Données d'entrée —
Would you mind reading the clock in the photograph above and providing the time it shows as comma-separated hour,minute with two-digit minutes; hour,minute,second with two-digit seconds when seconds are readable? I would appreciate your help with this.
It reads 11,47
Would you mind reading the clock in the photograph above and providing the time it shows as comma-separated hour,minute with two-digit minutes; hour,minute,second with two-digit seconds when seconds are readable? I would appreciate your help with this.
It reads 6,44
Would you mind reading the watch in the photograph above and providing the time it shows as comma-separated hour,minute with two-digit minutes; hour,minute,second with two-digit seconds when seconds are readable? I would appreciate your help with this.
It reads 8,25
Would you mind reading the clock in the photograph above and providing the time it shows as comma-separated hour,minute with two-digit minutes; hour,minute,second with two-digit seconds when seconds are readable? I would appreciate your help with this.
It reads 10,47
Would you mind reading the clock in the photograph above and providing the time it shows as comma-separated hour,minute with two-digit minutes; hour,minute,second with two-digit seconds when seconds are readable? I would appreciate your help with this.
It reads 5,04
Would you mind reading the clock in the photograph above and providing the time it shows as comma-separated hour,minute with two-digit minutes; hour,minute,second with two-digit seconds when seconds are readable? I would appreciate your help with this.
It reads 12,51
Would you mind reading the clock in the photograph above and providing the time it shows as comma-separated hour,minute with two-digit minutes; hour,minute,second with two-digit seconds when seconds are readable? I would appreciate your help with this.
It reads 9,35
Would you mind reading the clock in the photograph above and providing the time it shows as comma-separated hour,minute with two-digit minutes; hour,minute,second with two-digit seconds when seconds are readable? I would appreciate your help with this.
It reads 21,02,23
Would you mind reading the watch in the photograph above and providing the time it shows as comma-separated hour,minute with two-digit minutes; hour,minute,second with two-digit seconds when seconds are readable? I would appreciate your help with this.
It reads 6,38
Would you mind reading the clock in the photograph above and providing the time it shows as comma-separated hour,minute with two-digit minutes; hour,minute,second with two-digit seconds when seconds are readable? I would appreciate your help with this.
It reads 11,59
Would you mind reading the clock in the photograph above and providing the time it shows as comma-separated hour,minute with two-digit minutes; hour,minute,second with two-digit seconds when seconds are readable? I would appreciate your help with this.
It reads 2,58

Exercice —
Indiquez combien de lignes des enregistrements ci-dessus contiennent la chaîne « reads ». Ne donnez que ce nombre.

Résultat de l'exercice —
11